> Goal of the exercise
Return all records exactly. Nothing may be added.

> Source data

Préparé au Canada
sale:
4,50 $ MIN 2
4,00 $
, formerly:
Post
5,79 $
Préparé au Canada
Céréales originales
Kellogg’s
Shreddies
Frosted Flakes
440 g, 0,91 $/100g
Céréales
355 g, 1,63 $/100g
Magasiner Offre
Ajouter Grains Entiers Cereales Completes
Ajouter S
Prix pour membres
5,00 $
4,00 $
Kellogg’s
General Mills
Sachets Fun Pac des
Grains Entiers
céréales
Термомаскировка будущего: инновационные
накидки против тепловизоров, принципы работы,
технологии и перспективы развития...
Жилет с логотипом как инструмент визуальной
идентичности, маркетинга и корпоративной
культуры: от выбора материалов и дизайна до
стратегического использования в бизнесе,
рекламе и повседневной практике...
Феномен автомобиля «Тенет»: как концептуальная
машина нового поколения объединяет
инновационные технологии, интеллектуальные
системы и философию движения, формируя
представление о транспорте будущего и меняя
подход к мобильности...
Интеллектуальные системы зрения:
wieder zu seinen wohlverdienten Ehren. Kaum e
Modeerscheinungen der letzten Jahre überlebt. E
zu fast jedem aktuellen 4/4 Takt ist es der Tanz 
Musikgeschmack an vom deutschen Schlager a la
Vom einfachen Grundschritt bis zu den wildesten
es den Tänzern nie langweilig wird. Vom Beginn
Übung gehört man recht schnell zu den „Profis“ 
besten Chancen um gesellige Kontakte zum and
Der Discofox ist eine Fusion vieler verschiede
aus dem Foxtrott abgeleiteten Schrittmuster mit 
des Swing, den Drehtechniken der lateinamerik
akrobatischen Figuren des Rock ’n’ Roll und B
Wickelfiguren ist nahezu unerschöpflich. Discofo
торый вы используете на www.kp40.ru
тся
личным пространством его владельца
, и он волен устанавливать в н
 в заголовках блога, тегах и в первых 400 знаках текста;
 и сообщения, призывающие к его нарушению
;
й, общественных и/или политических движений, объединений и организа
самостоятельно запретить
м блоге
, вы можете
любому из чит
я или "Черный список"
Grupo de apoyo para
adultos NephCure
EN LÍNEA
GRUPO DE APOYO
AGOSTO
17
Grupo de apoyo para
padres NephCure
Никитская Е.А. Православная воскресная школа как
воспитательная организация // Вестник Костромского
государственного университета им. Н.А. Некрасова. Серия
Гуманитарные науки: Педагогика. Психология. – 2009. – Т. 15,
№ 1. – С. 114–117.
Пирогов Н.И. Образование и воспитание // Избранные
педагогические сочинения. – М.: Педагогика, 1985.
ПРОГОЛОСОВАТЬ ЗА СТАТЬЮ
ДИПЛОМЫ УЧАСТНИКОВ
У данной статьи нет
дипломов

> Solution to this problem
Préparé au Canada
sale:
4,50 $ MIN 2
4,00 $
, formerly:
Post
5,79 $
Préparé au Canada
Céréales originales
Kellogg’s
Shreddies
Frosted Flakes
440 g, 0,91 $/100g
Céréales
355 g, 1,63 $/100g
Magasiner Offre
Ajouter Grains Entiers Cereales Completes
Ajouter S
Prix pour membres
5,00 $
4,00 $
Kellogg’s
General Mills
Sachets Fun Pac des
Grains Entiers
céréales
Термомаскировка будущего: инновационные
накидки против тепловизоров, принципы работы,
технологии и перспективы развития...
Жилет с логотипом как инструмент визуальной
идентичности, маркетинга и корпоративной
культуры: от выбора материалов и дизайна до
стратегического использования в бизнесе,
рекламе и повседневной практике...
Феномен автомобиля «Тенет»: как концептуальная
машина нового поколения объединяет
инновационные технологии, интеллектуальные
системы и философию движения, формируя
представление о транспорте будущего и меняя
подход к мобильности...
Интеллектуальные системы зрения:
wieder zu seinen wohlverdienten Ehren. Kaum e
Modeerscheinungen der letzten Jahre überlebt. E
zu fast jedem aktuellen 4/4 Takt ist es der Tanz 
Musikgeschmack an vom deutschen Schlager a la
Vom einfachen Grundschritt bis zu den wildesten
es den Tänzern nie langweilig wird. Vom Beginn
Übung gehört man recht schnell zu den „Profis“ 
besten Chancen um gesellige Kontakte zum and
Der Discofox ist eine Fusion vieler verschiede
aus dem Foxtrott abgeleiteten Schrittmuster mit 
des Swing, den Drehtechniken der lateinamerik
akrobatischen Figuren des Rock ’n’ Roll und B
Wickelfiguren ist nahezu unerschöpflich. Discofo
торый вы используете на www.kp40.ru
тся
личным пространством его владельца
, и он волен устанавливать в н
 в заголовках блога, тегах и в первых 400 знаках текста;
 и сообщения, призывающие к его нарушению
;
й, общественных и/или политических движений, объединений и организа
самостоятельно запретить
м блоге
, вы можете
любому из чит
я или "Черный список"
Grupo de apoyo para
adultos NephCure
EN LÍNEA
GRUPO DE APOYO
AGOSTO
17
Grupo de apoyo para
padres NephCure
Никитская Е.А. Православная воскресная школа как
воспитательная организация // Вестник Костромского
государственного университета им. Н.А. Некрасова. Серия
Гуманитарные науки: Педагогика. Психология. – 2009. – Т. 15,
№ 1. – С. 114–117.
Пирогов Н.И. Образование и воспитание // Избранные
педагогические сочинения. – М.: Педагогика, 1985.
ПРОГОЛОСОВАТЬ ЗА СТАТЬЮ
ДИПЛОМЫ УЧАСТНИКОВ
У данной статьи нет
дипломов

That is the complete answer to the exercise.